Team Info & Schedule | News | History | Qualifying | Roster | Coach

June 23, 2006
IT'S OVER
Reyna quits international soccer

Claudio Reyna retired from international soccer on Thursday.
Linda Cuttone/Sports Vue Images
By Michael Lewis
BigAppleSoccer.com Editor

Cologne, Germany -- For Claudio Reyna, the timing was right.

Realizing he would be 36 -- too old to be an impact player in the 2010 World Cup -- the U.S. captain decided to call it an international career Friday.

"It was clear that four years is too much time to make the next one," Reyna said at a press conference in Hamburg. "So it just makes sense to stop now. I think it's a good time, as well, to stop playing at a good level."

Reyna, who turns 33 on July 20, made 112 international appearances and performed in three World Cups.

"We don't really have a major, like a European Championship, in two years or something like that, where I felt in two years I could still be playing, but at four years I think is a little bit too much," Reyna said.

Asked if there was a successor for Reyna, U.S. coach Bruce Arena replied, "We'll see who shows up over the next four years.

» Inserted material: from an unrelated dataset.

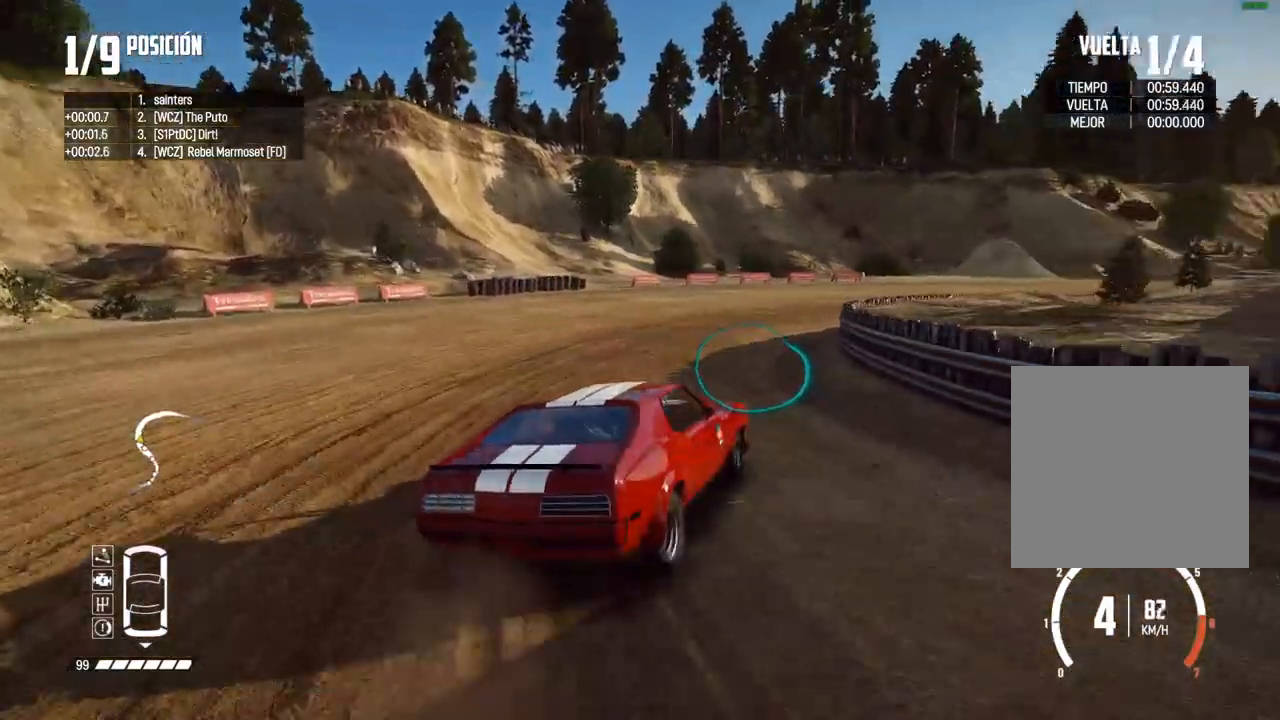
{"buttons": ["R2"], "left_stick": "center", "right_stick": "center", "events": []}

Four years ago, I didn't know Clint Dempsey."

In an interview earlier this year, Reyna said he would like to play in New York before he calls it a career. His contract with Manchester City runs through 2007.

"We'll just see how it goes," he said in March. "If I would plan everything and looking to the future, it would be nice to play back in New York.

"That would be a great way to go back and end my career."

Reyna realized that he probably would have to make his way back to the states in the next couple of years if he wanted to be an impact player in MLS.

"I would like to do it when I'm still at a young age," he said. "I'm getting older and I want to play in MLS at a good level and bring back what I've learned over here to the players to the young players coming through."

Arena's future of national coach was brought up at the press conference. Arena said he would meet with U.S. Soccer president Sunil Gulati, with whom he is good friends, about his future soon. Arena's contract runs through December.

Arena, who directed the U.S. to a quarterfinal finish four years ago, said he hadn't made a decision about whether he would return, but he left a clue that he might not be back.

"I had a great time," he said. "If there's no more, I'm fine with that."

But there was no doubt as to his state of mind compared to four years ago.

"Four years ago I was completely burnt out," he said. "I was a zombie for two weeks. Right now, I'm just an idiot."